Nesta questão, o Brasil não deveria vacilar em apoiar o país irmão.
A
política de outorga de lotes nas reservas brasileiras, e principalmente
concessões no pré-sal, é para o Brasil um erro estratégico. Sei que durante o
governo Lula e no atual o Brasil conseguiu colocar um brasileiro no 6º (ou 8º)
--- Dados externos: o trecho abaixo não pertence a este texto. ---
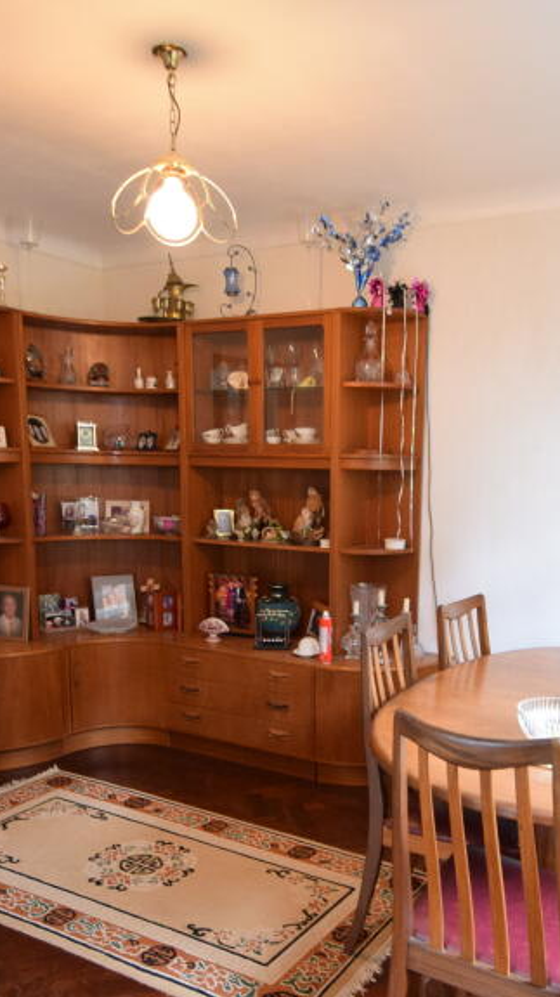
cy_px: 591
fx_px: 740
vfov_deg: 67.4
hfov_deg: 40.9
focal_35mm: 28
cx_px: 380
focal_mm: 10
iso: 800
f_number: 3.5
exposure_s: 1/30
lugar na lista de maiores fortunas mundiais. O interessante é que esse salto aconteceu
sem a produção de nada, apenas metamorfoses patrimoniais consagradas pela
valorização de ações do empreendedor vendidas a capitais internacionais. Faz um
estranho contraponto com a correta elevação do poder de compra do salário
mínimo real colocar uma fortuna brasileira baseada em valorização de lotes de
petróleo no pódio dos grandes patrimônios individuais. Façamos votos para que
no futuro não tenhamos que enfrentar a maldição de país primário-exportador de
petróleo. Ainda é tempo para não expor a soberania de um país que, no Atlântico
Sul, pode vir a ser "dono" da terceira maior reserva mundial de
petróleo. Há enorme risco geopolítico nessa matéria.
Carlos
Francisco Theodoro Machado Ribeiro de Lessa é professor emérito de economia
brasileira e ex-reitor da UFRJ. Foi presidente do Banco Nacional de
Desenvolvimento Econômico e Social – BNDES.”
2 comentários:
Será que temos tanto petróleo assim?
A exxon supendeu a exploração do seu único bloco na bacia de santos por considerá-lo inviável. Antes espeialistas falavam que as reservas deste bloco seria igual a de tupi
Resumindo:...O PT é mais desgoverno que governo.